FunnyJunk’s Lawyer Now Suing The Oatmeal Personally
Remember how last week we found out that FunnyJunk tried to shake down The Oatmeal‘s creator Matthew Inman for twenty-thousand clams– and that fans of the hilarious webcomic have donated $160,000 so far over Inman’s goal of $20,000, the amount requested by the lawyer, for cancer and animal charities?
To recap, after FunnyJunk demanded the amount through lawyer Charles Carreon, Inman pledged to raise the $20,000 requested- but instead of turning it over, he stated is intention to take a picture of the money and send that along with a comic of the lawyer’s mom “seducing a Kodiak bear” before donating the cash to charity for the “BearLove Good, Cancer Bad” campaign.
Within 48 hours, Carreon was huffing to media sites about how internet users had been harassing him and had forced him to remove his personal information from the internet to avoid further contact from people who found his position to be indefensible.
Neither Carreon nor FunnyJunk seem to have made any new friends over their decision to sue The Oatmeal, but Carreon hasn’t decided to back down in the wake of the controversy. No, instead of dropping the tenuous claims, Carreon himself is now suing Inman personally, and that’s not all.

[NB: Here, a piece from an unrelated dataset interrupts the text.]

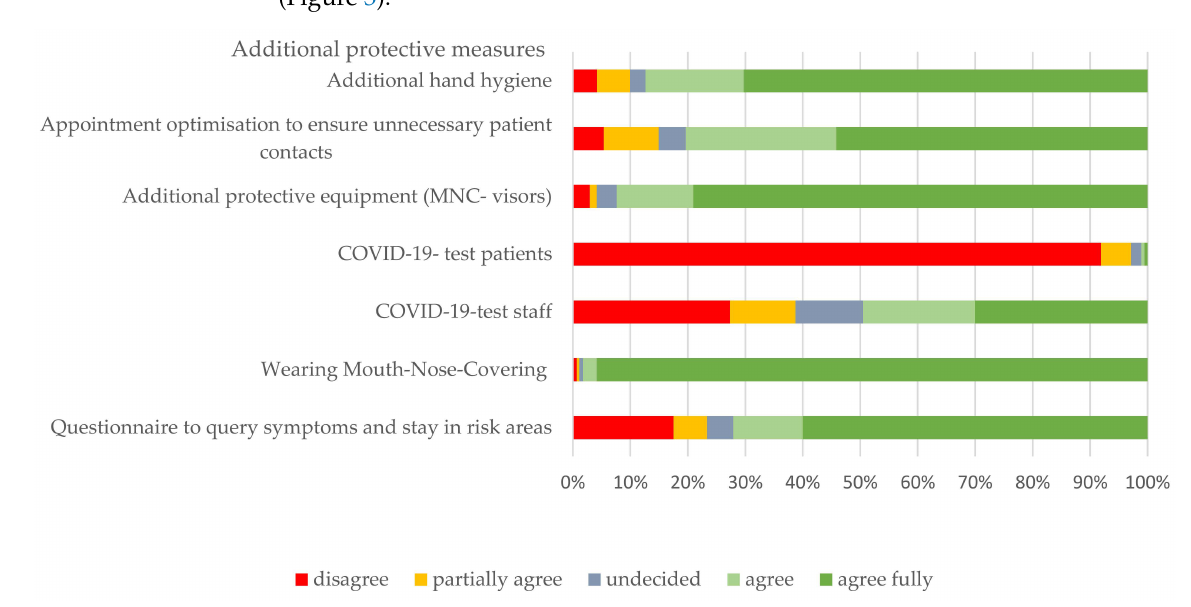
Figure 3. Participants’ assessment of the usefulness of the additional protective measures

Carreon is also (really) suing the charities that Inman selected to benefit from his campaign, the World Wildlife Fund and the American Cancer Society. Legal blog Popehat explains first that Inman and IndieGogo, the fundraising site, had fallen into Carreon’s legal tentacles:
“[Carreon] transcended typical internet infamy when he filed a federal lawsuit last Friday in the United Sates District Court for the Northern District of California in Oakland. He belonged to the ages the moment he filed that lawsuit not only against Matthew Inman, proprietor of The Oatmeal, but also against IndieGoGo Inc., the company that hosted Inman’s ridiculously effective fundraiser for the National Wildlife Federation and the American Cancer Society.”
The blog continues:
“But that level of censorious litigiousness was not enough for Charles Carreon. He sought something more. And so, on that same Friday, Charles Carreon also sued the National Wildlife Federation and the American Cancer Society, the beneficiaries of Matthew Inman’s fundraiser.”
Popehat’s explanation of Carreon’s allegations as “some good old-fashioned Godwinizing and quasi-Victorian pearl-clutching and couch-fainting” are quite accurate and funny, and the lawyer is accusing The Oatmeal in the suit of “trademark infringement” as well as “incitement to cyber-vandalism.”